**Task details**
Copy every line of the entries below word for word, keeping their order.

— start Material for the task —

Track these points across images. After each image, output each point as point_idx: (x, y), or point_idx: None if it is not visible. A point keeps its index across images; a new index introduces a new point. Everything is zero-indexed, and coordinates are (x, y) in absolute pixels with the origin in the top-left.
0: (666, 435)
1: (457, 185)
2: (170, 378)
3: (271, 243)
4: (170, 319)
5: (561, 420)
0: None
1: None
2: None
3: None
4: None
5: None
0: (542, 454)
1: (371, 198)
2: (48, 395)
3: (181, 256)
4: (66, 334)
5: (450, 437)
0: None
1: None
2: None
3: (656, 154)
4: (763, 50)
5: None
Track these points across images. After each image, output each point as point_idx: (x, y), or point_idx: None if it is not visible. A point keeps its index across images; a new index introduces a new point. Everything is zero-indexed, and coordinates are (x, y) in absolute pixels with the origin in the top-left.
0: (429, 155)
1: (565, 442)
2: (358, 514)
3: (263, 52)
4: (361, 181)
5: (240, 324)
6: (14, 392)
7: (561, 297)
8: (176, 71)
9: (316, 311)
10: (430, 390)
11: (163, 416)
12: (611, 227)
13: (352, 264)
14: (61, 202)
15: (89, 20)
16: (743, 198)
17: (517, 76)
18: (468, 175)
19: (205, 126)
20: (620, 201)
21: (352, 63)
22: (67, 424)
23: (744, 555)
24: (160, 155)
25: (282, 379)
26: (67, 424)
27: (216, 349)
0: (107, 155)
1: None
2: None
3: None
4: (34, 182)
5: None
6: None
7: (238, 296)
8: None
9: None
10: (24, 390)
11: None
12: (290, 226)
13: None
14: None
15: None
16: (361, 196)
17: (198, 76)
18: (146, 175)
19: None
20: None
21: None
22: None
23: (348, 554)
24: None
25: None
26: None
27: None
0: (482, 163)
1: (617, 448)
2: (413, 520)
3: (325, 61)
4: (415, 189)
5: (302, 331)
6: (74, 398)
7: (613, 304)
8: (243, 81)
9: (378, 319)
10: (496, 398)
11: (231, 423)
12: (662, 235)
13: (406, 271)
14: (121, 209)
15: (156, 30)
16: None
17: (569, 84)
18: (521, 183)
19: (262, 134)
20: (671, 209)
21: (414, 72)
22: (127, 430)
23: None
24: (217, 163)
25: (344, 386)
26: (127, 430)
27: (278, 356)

— end Material for the task —

**Solution below**
Track these points across images. After each image, output each point as point_idx: (x, y), or point_idx: None if it is not visible. A point keeps its index across images; a new index introduces a new point. Everything is zero-indexed, and coordinates are (x, y) in absolute pixels with the origin in the top-left.
0: (666, 435)
1: (457, 185)
2: (170, 378)
3: (271, 243)
4: (170, 319)
5: (561, 420)
0: None
1: None
2: None
3: None
4: None
5: None
0: (542, 454)
1: (371, 198)
2: (48, 395)
3: (181, 256)
4: (66, 334)
5: (450, 437)
0: None
1: None
2: None
3: (656, 154)
4: (763, 50)
5: None
Track these points across images. After each image, output each point as point_idx: (x, y), or point_idx: None if it is not visible. A point keeps its index across images; a new index introduces a new point. Everything is zero-indexed, and coordinates are (x, y) in absolute pixels with the origin in the top-left.
0: (429, 155)
1: (565, 442)
2: (358, 514)
3: (263, 52)
4: (361, 181)
5: (240, 324)
6: (14, 392)
7: (561, 297)
8: (176, 71)
9: (316, 311)
10: (430, 390)
11: (163, 416)
12: (611, 227)
13: (352, 264)
14: (61, 202)
15: (89, 20)
16: (743, 198)
17: (517, 76)
18: (468, 175)
19: (205, 126)
20: (620, 201)
21: (352, 63)
22: (67, 424)
23: (744, 555)
24: (160, 155)
25: (282, 379)
26: (67, 424)
27: (216, 349)
0: (107, 155)
1: None
2: None
3: None
4: (34, 182)
5: None
6: None
7: (238, 296)
8: None
9: None
10: (24, 390)
11: None
12: (290, 226)
13: None
14: None
15: None
16: (361, 196)
17: (198, 76)
18: (146, 175)
19: None
20: None
21: None
22: None
23: (348, 554)
24: None
25: None
26: None
27: None
0: (482, 163)
1: (617, 448)
2: (413, 520)
3: (325, 61)
4: (415, 189)
5: (302, 331)
6: (74, 398)
7: (613, 304)
8: (243, 81)
9: (378, 319)
10: (496, 398)
11: (231, 423)
12: (662, 235)
13: (406, 271)
14: (121, 209)
15: (156, 30)
16: None
17: (569, 84)
18: (521, 183)
19: (262, 134)
20: (671, 209)
21: (414, 72)
22: (127, 430)
23: None
24: (217, 163)
25: (344, 386)
26: (127, 430)
27: (278, 356)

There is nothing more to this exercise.